Records from a data collection:
────────────────

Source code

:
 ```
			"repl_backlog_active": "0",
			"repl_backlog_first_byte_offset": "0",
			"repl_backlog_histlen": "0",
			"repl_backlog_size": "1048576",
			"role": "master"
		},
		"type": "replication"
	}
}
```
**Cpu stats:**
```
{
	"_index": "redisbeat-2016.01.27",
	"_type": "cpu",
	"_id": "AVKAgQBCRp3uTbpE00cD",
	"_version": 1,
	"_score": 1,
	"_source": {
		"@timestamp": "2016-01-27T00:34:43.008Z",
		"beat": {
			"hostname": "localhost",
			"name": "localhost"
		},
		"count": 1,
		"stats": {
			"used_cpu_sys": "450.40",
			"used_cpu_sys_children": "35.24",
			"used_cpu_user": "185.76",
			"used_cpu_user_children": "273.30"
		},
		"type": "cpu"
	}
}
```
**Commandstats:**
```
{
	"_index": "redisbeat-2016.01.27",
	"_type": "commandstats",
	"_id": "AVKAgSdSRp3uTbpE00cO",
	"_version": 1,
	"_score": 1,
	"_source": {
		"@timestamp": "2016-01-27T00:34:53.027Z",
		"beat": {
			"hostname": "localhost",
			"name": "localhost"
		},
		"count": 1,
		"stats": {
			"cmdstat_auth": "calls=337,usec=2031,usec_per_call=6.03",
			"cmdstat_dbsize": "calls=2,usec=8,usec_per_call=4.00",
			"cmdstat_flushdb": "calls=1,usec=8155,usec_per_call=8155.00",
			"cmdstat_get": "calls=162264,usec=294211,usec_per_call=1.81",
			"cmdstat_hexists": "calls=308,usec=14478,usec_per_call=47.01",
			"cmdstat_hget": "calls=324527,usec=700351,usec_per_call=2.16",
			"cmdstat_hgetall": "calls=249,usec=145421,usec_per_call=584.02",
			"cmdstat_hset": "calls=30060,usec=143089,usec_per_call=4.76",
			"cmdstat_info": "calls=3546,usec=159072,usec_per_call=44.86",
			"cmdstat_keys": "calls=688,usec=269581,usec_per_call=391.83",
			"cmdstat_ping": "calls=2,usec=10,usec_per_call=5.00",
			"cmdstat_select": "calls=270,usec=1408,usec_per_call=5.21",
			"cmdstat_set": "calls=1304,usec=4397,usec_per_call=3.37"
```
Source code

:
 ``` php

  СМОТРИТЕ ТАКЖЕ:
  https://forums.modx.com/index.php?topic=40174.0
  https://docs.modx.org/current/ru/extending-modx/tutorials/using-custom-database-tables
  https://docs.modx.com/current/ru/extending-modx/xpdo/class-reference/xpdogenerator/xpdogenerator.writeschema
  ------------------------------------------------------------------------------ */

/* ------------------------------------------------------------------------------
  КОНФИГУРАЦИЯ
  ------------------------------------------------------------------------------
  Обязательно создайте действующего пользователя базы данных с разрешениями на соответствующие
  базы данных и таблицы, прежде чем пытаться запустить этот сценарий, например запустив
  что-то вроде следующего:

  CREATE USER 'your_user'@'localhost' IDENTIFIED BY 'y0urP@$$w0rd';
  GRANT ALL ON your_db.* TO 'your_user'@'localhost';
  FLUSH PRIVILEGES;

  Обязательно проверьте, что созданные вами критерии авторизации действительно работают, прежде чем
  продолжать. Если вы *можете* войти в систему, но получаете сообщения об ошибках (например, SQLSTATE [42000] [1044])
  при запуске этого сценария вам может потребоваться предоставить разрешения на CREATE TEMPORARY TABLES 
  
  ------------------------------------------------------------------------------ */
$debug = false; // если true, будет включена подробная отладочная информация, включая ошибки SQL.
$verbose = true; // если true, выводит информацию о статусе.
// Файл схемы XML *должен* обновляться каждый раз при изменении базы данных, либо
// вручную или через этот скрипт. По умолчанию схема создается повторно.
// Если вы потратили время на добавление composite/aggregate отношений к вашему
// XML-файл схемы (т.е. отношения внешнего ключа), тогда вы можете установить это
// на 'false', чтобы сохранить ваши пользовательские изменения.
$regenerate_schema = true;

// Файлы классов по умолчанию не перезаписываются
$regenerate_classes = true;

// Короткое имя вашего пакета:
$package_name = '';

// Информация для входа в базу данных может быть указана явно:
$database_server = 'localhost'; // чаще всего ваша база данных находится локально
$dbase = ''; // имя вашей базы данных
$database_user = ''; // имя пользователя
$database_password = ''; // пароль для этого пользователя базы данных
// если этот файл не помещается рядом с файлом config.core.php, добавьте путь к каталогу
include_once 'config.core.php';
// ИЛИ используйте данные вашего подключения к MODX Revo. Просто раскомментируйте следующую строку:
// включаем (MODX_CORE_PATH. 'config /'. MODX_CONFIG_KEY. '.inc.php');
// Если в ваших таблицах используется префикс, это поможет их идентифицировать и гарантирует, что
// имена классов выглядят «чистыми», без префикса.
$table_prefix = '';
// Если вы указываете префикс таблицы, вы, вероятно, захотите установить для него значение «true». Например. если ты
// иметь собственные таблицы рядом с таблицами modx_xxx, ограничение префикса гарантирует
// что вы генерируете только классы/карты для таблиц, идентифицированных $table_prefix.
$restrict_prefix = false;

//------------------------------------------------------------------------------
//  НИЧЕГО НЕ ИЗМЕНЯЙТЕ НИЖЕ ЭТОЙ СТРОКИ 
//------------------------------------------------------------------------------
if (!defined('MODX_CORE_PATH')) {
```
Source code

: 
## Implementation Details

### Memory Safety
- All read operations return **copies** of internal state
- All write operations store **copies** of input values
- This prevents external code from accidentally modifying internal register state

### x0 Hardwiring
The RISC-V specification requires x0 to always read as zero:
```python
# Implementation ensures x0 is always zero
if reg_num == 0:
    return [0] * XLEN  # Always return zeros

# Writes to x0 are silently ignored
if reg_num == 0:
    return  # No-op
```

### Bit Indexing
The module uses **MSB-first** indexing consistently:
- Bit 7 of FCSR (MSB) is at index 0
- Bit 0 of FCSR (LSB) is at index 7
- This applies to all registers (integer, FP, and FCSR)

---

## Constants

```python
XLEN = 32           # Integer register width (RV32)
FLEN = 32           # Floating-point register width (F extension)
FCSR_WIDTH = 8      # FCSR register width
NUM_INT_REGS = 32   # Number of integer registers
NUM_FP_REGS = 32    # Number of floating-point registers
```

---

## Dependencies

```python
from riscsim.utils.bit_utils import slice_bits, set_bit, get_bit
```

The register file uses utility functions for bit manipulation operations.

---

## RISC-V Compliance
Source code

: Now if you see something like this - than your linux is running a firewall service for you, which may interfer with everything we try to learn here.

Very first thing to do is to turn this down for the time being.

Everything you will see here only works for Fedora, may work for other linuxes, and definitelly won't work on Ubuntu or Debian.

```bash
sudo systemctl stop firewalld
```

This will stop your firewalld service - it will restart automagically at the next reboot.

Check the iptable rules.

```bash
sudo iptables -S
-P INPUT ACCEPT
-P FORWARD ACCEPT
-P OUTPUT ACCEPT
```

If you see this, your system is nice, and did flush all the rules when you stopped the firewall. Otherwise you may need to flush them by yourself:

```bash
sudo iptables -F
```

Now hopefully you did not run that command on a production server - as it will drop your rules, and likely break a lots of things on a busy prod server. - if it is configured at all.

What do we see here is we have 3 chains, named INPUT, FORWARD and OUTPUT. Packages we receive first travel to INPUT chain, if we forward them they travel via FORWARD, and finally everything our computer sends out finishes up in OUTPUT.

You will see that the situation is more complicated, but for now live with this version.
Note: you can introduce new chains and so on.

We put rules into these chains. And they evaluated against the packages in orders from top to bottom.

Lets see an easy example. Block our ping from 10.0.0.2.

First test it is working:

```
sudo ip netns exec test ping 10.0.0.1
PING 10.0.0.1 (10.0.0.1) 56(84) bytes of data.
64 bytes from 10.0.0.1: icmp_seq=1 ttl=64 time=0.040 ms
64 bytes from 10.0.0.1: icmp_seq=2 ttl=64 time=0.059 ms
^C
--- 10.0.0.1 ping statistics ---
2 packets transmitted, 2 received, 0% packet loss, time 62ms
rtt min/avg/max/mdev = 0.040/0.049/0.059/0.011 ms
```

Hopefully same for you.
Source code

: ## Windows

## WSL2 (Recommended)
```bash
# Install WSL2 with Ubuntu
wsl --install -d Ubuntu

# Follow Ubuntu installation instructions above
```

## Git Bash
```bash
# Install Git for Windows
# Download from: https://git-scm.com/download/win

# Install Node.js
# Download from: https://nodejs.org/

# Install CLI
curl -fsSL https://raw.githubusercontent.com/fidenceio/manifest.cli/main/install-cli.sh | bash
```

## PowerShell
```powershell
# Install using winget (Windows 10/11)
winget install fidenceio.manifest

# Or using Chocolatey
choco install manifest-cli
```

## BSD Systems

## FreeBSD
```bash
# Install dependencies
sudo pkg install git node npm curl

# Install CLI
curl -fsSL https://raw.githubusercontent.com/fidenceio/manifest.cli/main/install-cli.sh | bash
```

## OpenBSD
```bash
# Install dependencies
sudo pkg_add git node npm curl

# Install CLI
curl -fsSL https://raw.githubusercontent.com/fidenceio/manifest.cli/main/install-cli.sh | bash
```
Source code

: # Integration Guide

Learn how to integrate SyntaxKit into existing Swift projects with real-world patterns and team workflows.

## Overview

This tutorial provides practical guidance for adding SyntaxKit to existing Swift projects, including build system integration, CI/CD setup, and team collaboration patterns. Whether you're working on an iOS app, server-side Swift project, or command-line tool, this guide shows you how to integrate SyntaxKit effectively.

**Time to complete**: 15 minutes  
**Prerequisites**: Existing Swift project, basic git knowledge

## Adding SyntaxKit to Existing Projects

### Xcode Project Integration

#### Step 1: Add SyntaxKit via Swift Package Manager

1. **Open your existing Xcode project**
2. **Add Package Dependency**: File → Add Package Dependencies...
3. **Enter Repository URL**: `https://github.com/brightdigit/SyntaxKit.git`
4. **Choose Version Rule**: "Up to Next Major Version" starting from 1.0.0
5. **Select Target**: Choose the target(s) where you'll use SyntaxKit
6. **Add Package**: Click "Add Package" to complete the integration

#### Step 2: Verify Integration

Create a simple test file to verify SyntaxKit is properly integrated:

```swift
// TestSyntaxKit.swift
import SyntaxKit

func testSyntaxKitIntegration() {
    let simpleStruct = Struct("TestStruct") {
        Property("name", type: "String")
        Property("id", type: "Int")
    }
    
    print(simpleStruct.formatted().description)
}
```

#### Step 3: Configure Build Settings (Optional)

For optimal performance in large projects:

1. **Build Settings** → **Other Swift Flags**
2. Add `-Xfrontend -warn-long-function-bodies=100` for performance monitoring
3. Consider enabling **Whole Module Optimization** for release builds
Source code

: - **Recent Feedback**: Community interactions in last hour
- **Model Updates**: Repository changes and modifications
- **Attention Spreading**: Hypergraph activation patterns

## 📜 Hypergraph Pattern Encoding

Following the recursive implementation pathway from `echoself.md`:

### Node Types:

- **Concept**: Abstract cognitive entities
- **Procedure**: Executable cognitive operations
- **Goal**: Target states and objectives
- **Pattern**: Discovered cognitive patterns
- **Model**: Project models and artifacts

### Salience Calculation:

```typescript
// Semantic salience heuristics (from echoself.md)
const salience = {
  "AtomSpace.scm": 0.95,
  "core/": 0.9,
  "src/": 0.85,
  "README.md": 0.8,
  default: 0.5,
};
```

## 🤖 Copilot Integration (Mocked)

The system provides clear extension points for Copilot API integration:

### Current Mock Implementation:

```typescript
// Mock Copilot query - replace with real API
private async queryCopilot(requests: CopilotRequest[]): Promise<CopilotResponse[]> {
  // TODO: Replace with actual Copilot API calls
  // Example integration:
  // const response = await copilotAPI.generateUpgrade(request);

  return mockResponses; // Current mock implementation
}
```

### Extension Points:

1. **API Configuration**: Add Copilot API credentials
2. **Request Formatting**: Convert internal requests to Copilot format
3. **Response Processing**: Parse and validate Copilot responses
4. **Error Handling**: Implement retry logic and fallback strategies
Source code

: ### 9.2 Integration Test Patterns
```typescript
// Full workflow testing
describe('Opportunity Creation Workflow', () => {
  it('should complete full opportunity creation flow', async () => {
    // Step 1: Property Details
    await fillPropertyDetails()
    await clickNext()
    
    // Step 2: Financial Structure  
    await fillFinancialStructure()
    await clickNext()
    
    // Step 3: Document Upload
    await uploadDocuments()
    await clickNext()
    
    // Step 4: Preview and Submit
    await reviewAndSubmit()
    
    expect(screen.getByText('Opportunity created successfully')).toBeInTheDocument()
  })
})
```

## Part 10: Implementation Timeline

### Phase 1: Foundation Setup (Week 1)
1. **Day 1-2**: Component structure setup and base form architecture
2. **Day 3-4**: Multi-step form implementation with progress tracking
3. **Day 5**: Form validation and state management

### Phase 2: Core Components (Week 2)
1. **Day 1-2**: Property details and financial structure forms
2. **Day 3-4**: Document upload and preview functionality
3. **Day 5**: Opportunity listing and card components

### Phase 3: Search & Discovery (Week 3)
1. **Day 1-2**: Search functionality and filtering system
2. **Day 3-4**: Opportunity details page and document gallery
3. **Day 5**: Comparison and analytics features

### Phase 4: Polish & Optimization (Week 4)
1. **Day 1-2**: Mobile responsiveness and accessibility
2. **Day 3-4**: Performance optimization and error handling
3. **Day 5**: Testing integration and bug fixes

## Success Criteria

────────────────

Work item: All lines with the string "copies" must be copied from the data.

Response:
- All read operations return **copies** of internal state
- All write operations store **copies** of input values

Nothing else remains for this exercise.